The present Republican leaders in Washington, instead of hiding under a rock, have taken to standing on the rock and demanding conservatives self flagellate. Neither John Boehner nor Mitch McConnell are visionaries. They are survivors. They survive by recognizing the biggest threat to them and trying to befriend it or neutralize it.

Right now, both see conservatives as their biggest threat, not Barack Obama. Why? Because while Barack Obama maintains the White House, John Boehner and Mitch McConnell maintain their positions of power. They exist for power, not for vision. The visions they articulate are routinely backpedaled. Remember the pledge to nowhere the House Republicans concocted in 2010 as a second coming of the Contract With America? Within two months of returning to the majority they’d already ditched their pledge faster than a frat boy fleeing a one night stand. Only conservatives wish to hold them accountable for their breach of trust, thus conservatives are the threat.

The very same Republican leadership who paved the way for the rise of the Democrats in 2006 through moral opaqueness on the role of government in the lives of Americans now seek to shut up and shut out the conservatives who continue to loudly point out that the size and scope of the federal leviathan has grown too unwieldy.

I joined the Republican Party in 1964 and voted for Barry Goldwater, a man ahead of his times. The Republican Party was not what it should have been for years after the Goldwater nomination for President and his loss.

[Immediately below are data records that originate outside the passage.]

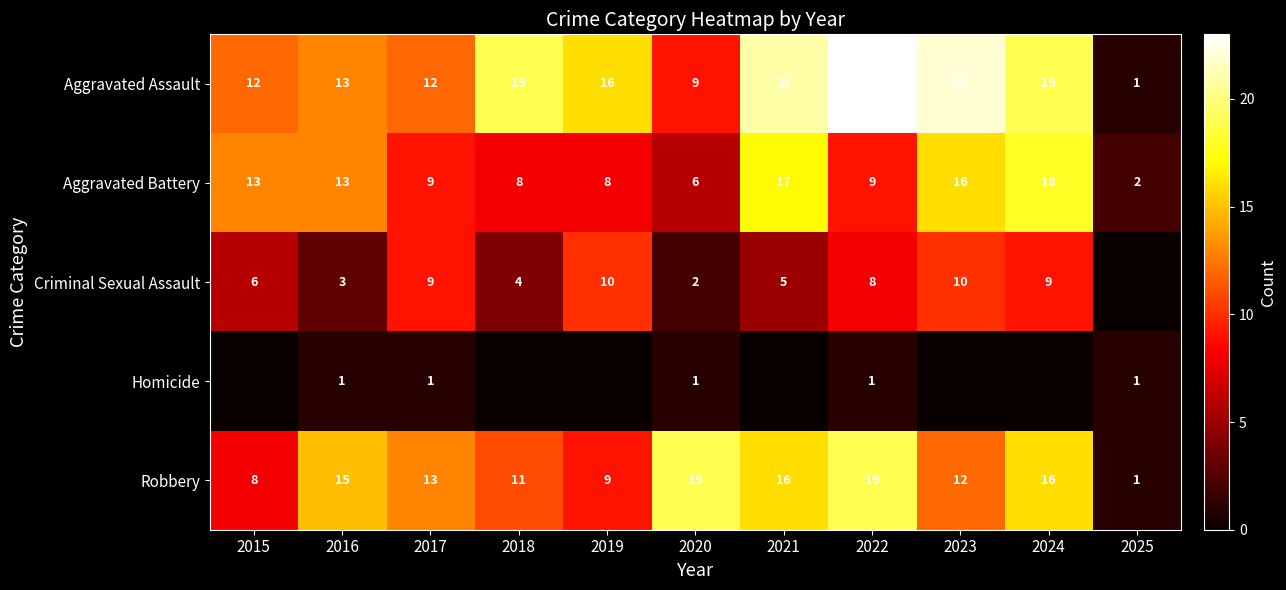

The Homicide series shows 1 at 2016. True or false?

True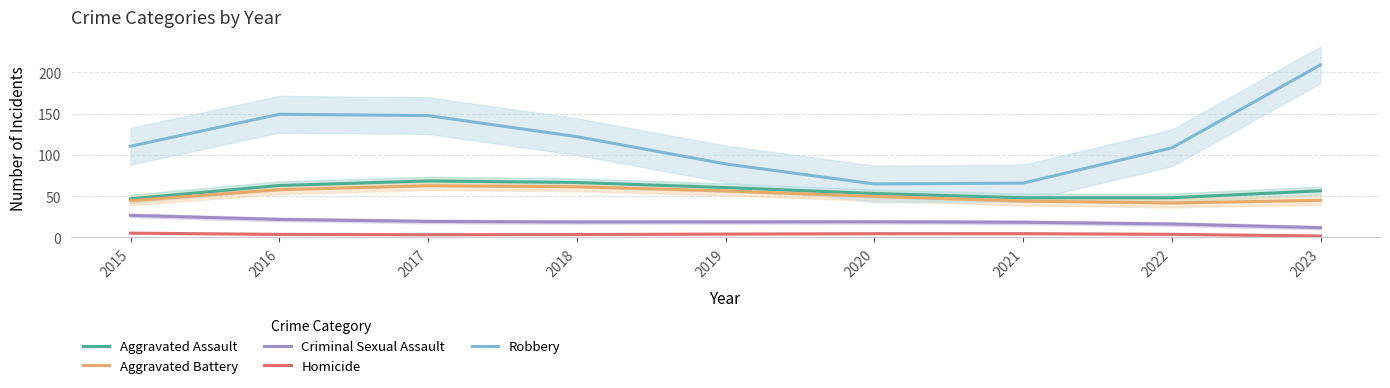

Reading left to right, transcribe all the data shown in this chart.

Aggravated Assault: 2015=46.8	2016=62.9	2017=68.4	2018=66.6	2019=60.4	2020=53.2	2021=48.0	2022=48.1	2023=56.5
Aggravated Battery: 2015=44.5	2016=57.8	2017=62.6	2018=61.3	2019=56.2	2020=49.7	2021=44.1	2022=41.7	2023=45.0
Criminal Sexual Assault: 2015=26.7	2016=21.9	2017=19.4	2018=18.7	2019=18.8	2020=19.0	2021=18.4	2022=16.3	2023=11.9
Homicide: 2015=5.3	2016=3.8	2017=3.3	2018=3.6	2019=4.1	2020=4.6	2021=4.6	2022=3.8	2023=1.8
Robbery: 2015=110.4	2016=149.1	2017=147.5	2018=122.0	2019=89.0	2020=64.8	2021=65.8	2022=108.4	2023=208.9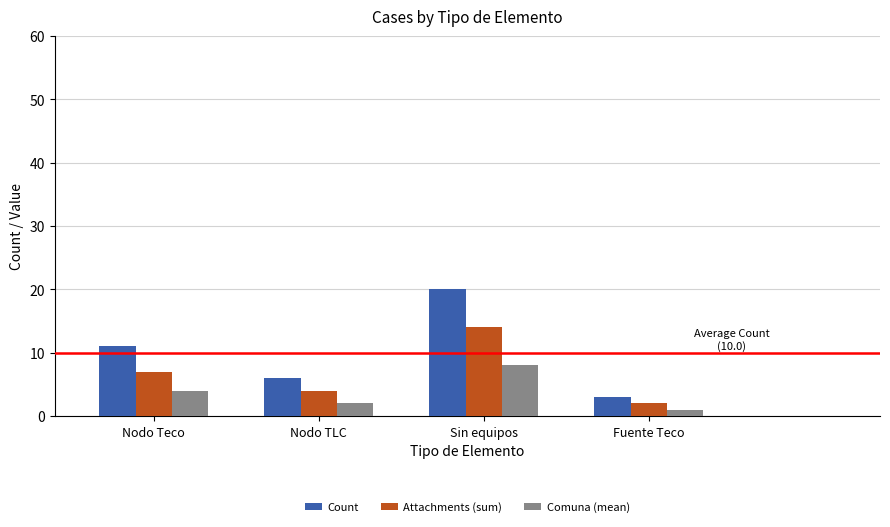

Count the number of data series in this chart.

3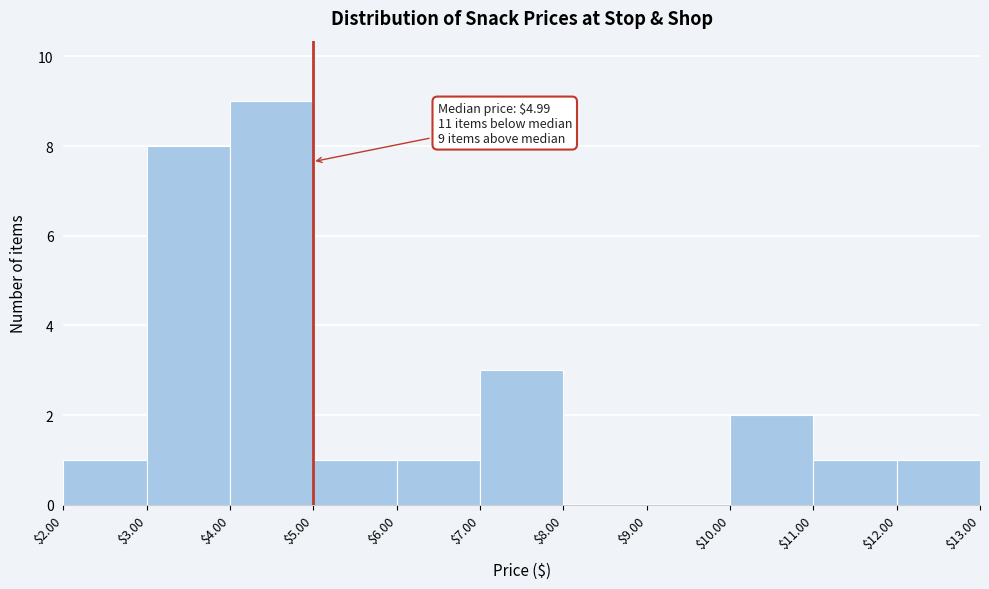

Which range on the x-axis has the tallest bar?

$4.00 to $5.00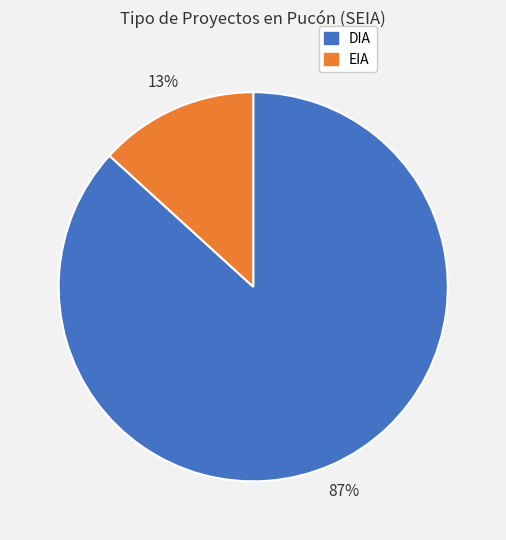

To the nearest percent, what is the difference between the DIA and EIA slice percentages?

74%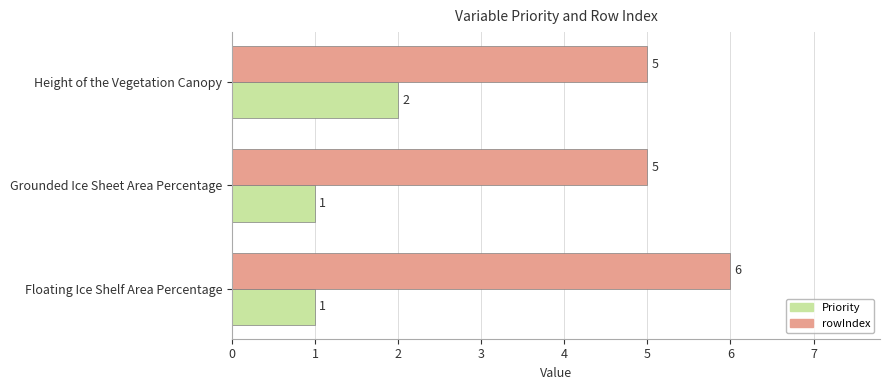

What is the lowest value of the rowIndex series?

5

Finally it appeared the Republican Party got its act together with Ronald Reagan. We had eight very good years. The economy was so strong even Clinton could not undo it during his eight years. Then it was downhill again.

In 2005 I quit the Republican Party and became unaffiliated and dabbled with the Libertarian Party. After Obama was elected I was convinced to rejoin in 2008, shortly after his inauguration, and really got involved, close to a full time unpaid volunteer for the tea party grassroots movement and the Republican Party internal politics.

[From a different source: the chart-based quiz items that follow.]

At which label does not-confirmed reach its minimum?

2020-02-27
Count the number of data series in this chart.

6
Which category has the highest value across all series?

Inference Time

We appeared to have momentum in our favor with our wins in 2010. We, a bunch of amateurs, did not have the Republican institutional establishment professional politicians and operatives as allies. They were our enemies and we had an uneasy alliance with them and yet I did not realize how much they rejected us as part of the process until now.

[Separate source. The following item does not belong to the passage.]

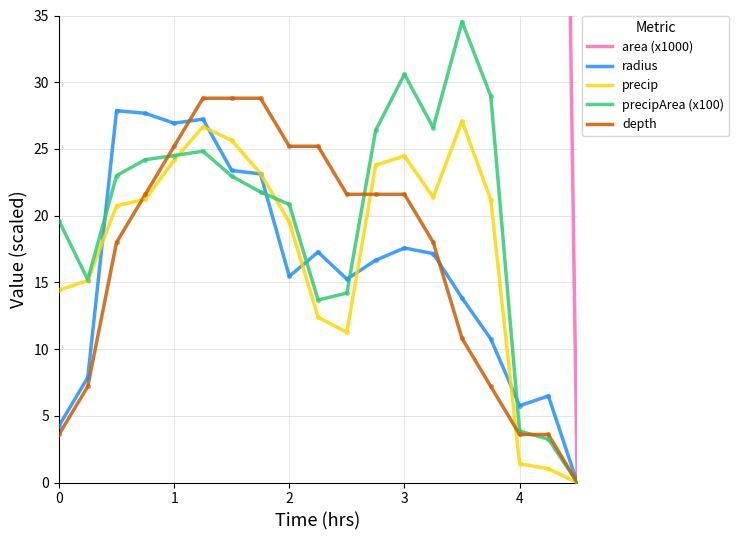

What are all the series names shown in the legend?

area (x1000), radius, precip, precipArea (x100), depth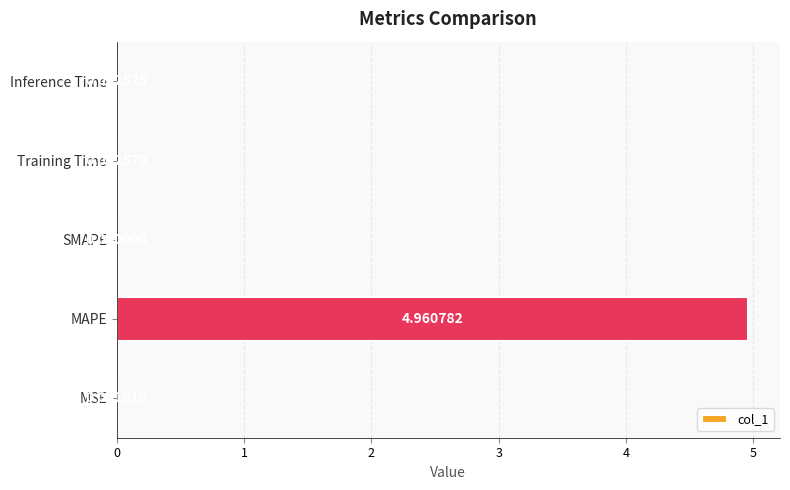

Which label corresponds to the largest value in the chart?

MAPE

Now, here we are, could not get a grassroots candidate nominated for President, lost ground at the state and local levels, lost the Colorado House, failed to get some grassroots Congressmen re-elected, and had to live with a presidential candidate many of us did not support in the primaries but choked it down anyway and worked hard on his behalf.

In two years the odds of keeping the Colorado State Attorney General’s office, the Colorado Secretary of State and the Colorado State Treasurer may be dismal. If the Democrats succeed in taking those three offices the transition of Colorado to a socialist state (think California) will be complete and nearly perfect.

Look what we have. The big dogs in the Republican Party are having a discussion on moving to the left of center, far left, not just a tad. NO, NO, UNACCEPTABLE. If they do, that will for sure end any alliances we grassroots common, hardworking citizens have with them.

I do not blame myself or any grassroots Constitutional conservative libertarian Republicans. I blame the institutional establishment old line Republicans for being ready, willing and able to destroy the Republican Party so they could destroy us and teach us a lesson. It was a political suicide bombing of the Republican Party by Republicans with them destroying themselves to destroy us.

Now what? Quit? Never, ever quit, just figure out another strategy even if it does not include the Republican Party or mainstream politics. I predict many of us who placed everything political in working within the Republican Party are going to transition and morph into something different, what that is I do not know but it will not be the same old politics. It may be peaceful, it may not. We will see. I know I will not again make the same mistakes twice.